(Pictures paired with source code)
********

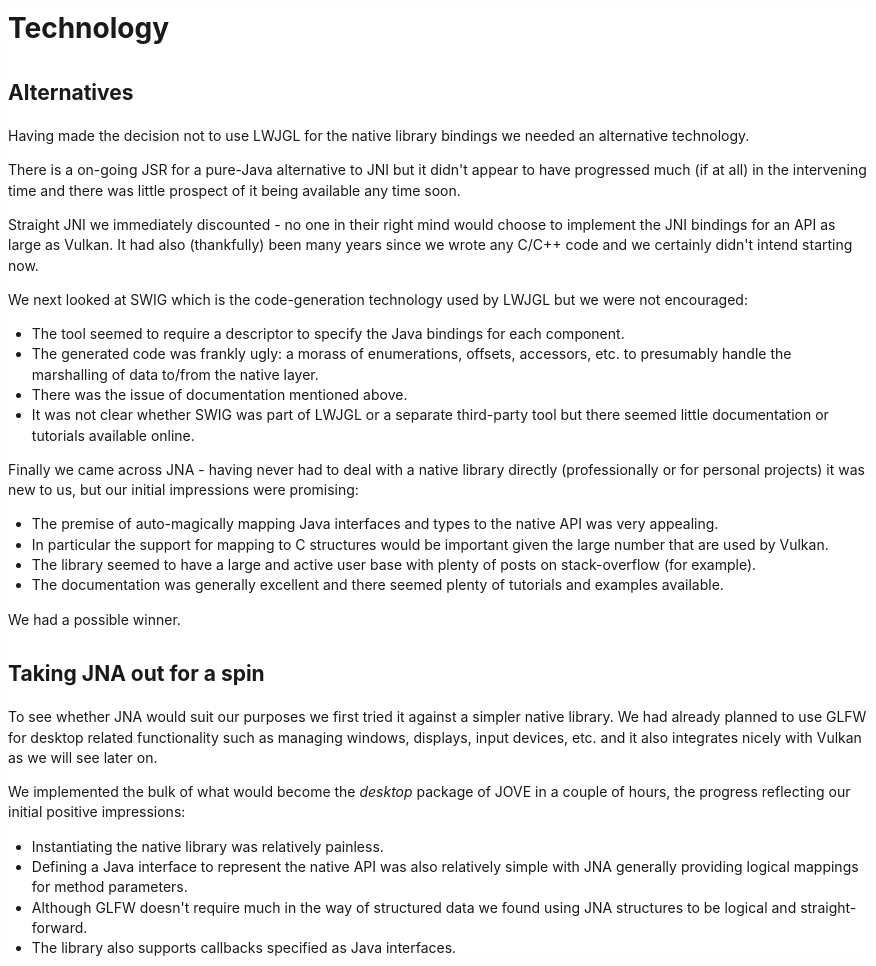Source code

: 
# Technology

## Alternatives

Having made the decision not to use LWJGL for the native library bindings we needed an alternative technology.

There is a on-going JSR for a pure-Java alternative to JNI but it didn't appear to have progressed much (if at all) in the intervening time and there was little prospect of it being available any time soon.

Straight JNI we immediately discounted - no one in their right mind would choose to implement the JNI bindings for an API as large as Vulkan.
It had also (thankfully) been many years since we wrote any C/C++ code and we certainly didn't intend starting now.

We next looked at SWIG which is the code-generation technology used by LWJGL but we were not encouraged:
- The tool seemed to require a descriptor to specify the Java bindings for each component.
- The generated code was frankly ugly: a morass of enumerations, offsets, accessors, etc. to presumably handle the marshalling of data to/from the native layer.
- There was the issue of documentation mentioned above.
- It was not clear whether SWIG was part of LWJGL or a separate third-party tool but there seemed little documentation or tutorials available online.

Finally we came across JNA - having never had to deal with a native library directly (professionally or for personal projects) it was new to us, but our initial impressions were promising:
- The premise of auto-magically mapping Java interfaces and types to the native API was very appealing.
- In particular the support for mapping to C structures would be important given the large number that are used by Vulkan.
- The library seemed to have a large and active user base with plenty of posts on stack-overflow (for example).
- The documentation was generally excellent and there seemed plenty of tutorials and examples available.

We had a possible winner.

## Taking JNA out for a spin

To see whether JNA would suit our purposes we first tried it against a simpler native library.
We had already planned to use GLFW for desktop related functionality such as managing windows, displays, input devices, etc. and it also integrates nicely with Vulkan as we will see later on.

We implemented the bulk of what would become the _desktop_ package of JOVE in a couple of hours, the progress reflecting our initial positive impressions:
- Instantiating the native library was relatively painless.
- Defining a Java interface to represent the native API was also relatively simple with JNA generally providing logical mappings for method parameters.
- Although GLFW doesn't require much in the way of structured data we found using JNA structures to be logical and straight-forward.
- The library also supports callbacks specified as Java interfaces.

********

## YOUR ASSIGNMENT
From the first line to the last, write out the data above exactly. Omit the pictures.

## SOLUTION TO THE EXERCISE
Source code

: 
# Technology

## Alternatives

Having made the decision not to use LWJGL for the native library bindings we needed an alternative technology.

There is a on-going JSR for a pure-Java alternative to JNI but it didn't appear to have progressed much (if at all) in the intervening time and there was little prospect of it being available any time soon.

Straight JNI we immediately discounted - no one in their right mind would choose to implement the JNI bindings for an API as large as Vulkan.
It had also (thankfully) been many years since we wrote any C/C++ code and we certainly didn't intend starting now.

We next looked at SWIG which is the code-generation technology used by LWJGL but we were not encouraged:
- The tool seemed to require a descriptor to specify the Java bindings for each component.
- The generated code was frankly ugly: a morass of enumerations, offsets, accessors, etc. to presumably handle the marshalling of data to/from the native layer.
- There was the issue of documentation mentioned above.
- It was not clear whether SWIG was part of LWJGL or a separate third-party tool but there seemed little documentation or tutorials available online.

Finally we came across JNA - having never had to deal with a native library directly (professionally or for personal projects) it was new to us, but our initial impressions were promising:
- The premise of auto-magically mapping Java interfaces and types to the native API was very appealing.
- In particular the support for mapping to C structures would be important given the large number that are used by Vulkan.
- The library seemed to have a large and active user base with plenty of posts on stack-overflow (for example).
- The documentation was generally excellent and there seemed plenty of tutorials and examples available.

We had a possible winner.

## Taking JNA out for a spin

To see whether JNA would suit our purposes we first tried it against a simpler native library.
We had already planned to use GLFW for desktop related functionality such as managing windows, displays, input devices, etc. and it also integrates nicely with Vulkan as we will see later on.

We implemented the bulk of what would become the _desktop_ package of JOVE in a couple of hours, the progress reflecting our initial positive impressions:
- Instantiating the native library was relatively painless.
- Defining a Java interface to represent the native API was also relatively simple with JNA generally providing logical mappings for method parameters.
- Although GLFW doesn't require much in the way of structured data we found using JNA structures to be logical and straight-forward.
- The library also supports callbacks specified as Java interfaces.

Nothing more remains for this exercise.